Leur père a contacté le ministère des Affaires étrangères, le ministère de la Justice et le ministère de l’Intérieur afin d’obtenir l’aide des autorités tunisiennes pour leur rapatriement, sans succès.
« Le droit international est très clair. Les États et les autres parties à un conflit armé ne doivent pas détenir des enfants, même à des fins préventives », ont déclaré les experts. « Comme elles ont été contraintes de se rendre en Syrie alors qu’elles étaient mineures, les risques de traite /retraite et d’exploitation sexuelle des enfants sont très réels. Les victimes ou les victimes potentielles de la traite ne devraient jamais être placées en détention, mais devraient au contraire recevoir un soutien et une assistance ».
« Les autorités tunisiennes ont le devoir d’assurer le retour de ces six ressortissantes tunisiennes et de trouver une solution durable à leur situation. La protection de leur vie, de leur bien-être physique et mental, et de tous leurs droits, doit être une priorité absolue pour le gouvernement.
« Nous appelons les autorités tunisiennes à faire preuve de diligence raisonnable et à prendre des mesures positives et efficaces pour protéger la vie de ces ressortissantes tunisiennes en situation de vulnérabilité, et à veiller à ce que leur famille en Tunisie reçoive le soutien et la protection nécessaires contre les éventuelles représailles qui pourraient résulter de leur rapatriement. »
Le gouvernement tunisien est en contact avec les experts sur cette affaire depuis début 2021.

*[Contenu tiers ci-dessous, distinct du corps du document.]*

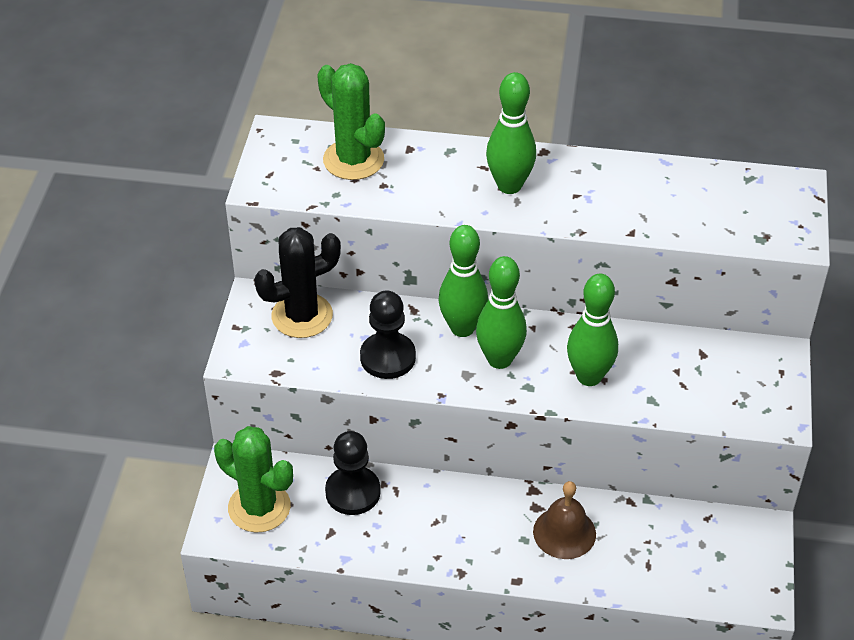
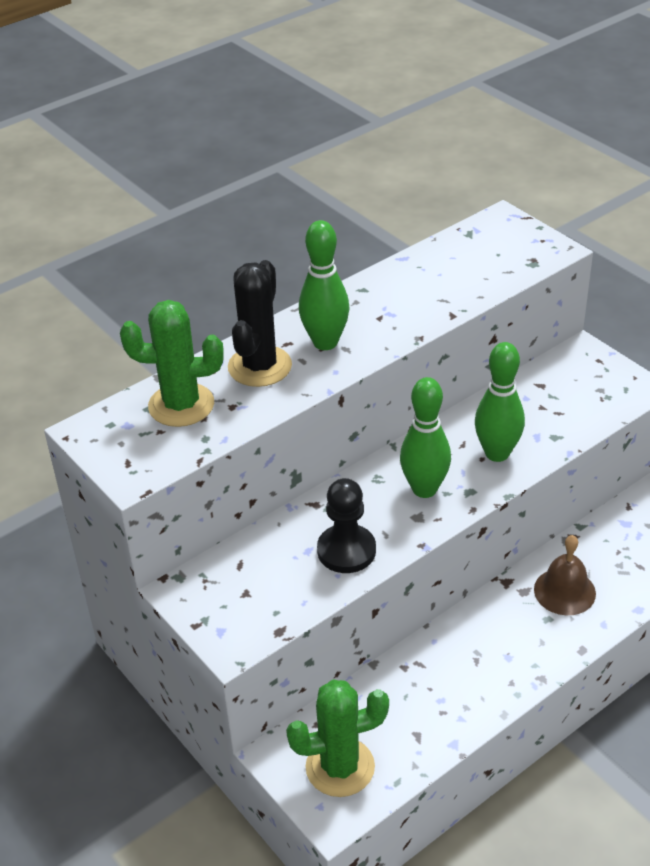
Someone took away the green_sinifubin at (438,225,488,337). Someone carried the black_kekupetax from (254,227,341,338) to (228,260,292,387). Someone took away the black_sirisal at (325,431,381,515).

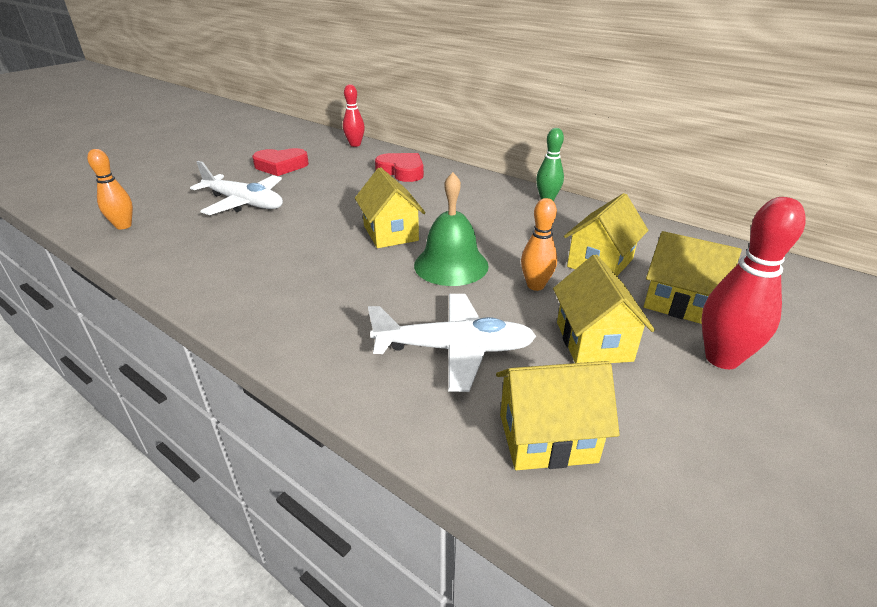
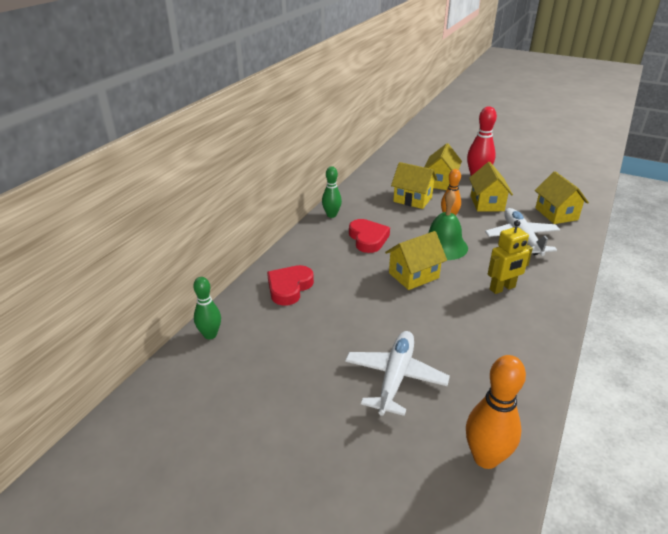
Someone repainted the red_sinifubin at (343,84,365,147), which became the green_sinifubin at (193,277,221,339). Someone carried the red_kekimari from (252,148,309,176) to (349,219,390,253). Someone scaled the orange_sinifubin at (87,149,133,230) by 1.54. Someone rotated the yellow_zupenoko at (553,254,655,363) by 75 degrees counterclockwise. Someone put down the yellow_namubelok at (488,220,533,294).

*Les experts: Fionnuala Ní Aoláin, Special Rapporteur on the promotion and protection of human rights and fundamental freedoms while countering terrorism; Mama Fatima Singhateh, Special Rapporteur on the sale of children; Elina Steinerte (Chair-Rapporteur), Miriam Estrada-Castillo (Vice-Chair), Leigh Toomey, Mumba Malila, Priya Gopalan, Working Group on arbitrary detention; Balakrishnan Rajagopal, Special Rapporteur on the right to adequate housing; Tlaleng Mofokeng, Special Rapporteur on the right of everyone to the enjoyment of the highest attainable standard of physical and mental health; Siobhán Mullally, Special Rapporteur on trafficking in persons, especially women and children; Morris Tidball-Binz, Special Rapporteur on extrajudicial, summary or arbitrary executions; Melissa Upreti (Chair), Dorothy Estrada Tanck (Vice-Chair), Elizabeth Broderick, Ivana Radačić, and Meskerem Geset Techane, Working Group on discrimination against women and girls; Reem Alsalem, Special Rapporteur on violence against women, its causes and consequences; Nils Melzer, Special Rapporteur on torture and other cruel, inhuman or degrading treatment or punishment; and Elina Steinerte (Chair-Rapporteur), Miriam Estrada-Castillo (Vice-Chair), Leigh Toomey, Mumba Malila, Priya Gopalan, Working Group on arbitrary detention.
**Les Experts indépendants font partie de ce qu’on appelle les procédures spéciales du Conseil des droits de l’homme. Le terme « procédures spéciales », qui désigne le plus grand corps d’experts indépendants au sein du système onusien des droits de l’homme, est généralement attribué aux mécanismes indépendants d’enquête et de supervision mis en place par le Conseil des droits de l’homme afin de traiter de la situation spécifique d’un pays ou de questions thématiques dans toutes les régions du monde. Les experts des procédures spéciales travaillent bénévolement ; ils n’appartiennent pas au personnel de l’ONU et ne perçoivent pas de salaire pour leur travail. Ils sont indépendants de tout gouvernement ou de toute organisation et exercent leurs fonctions à titre individuel.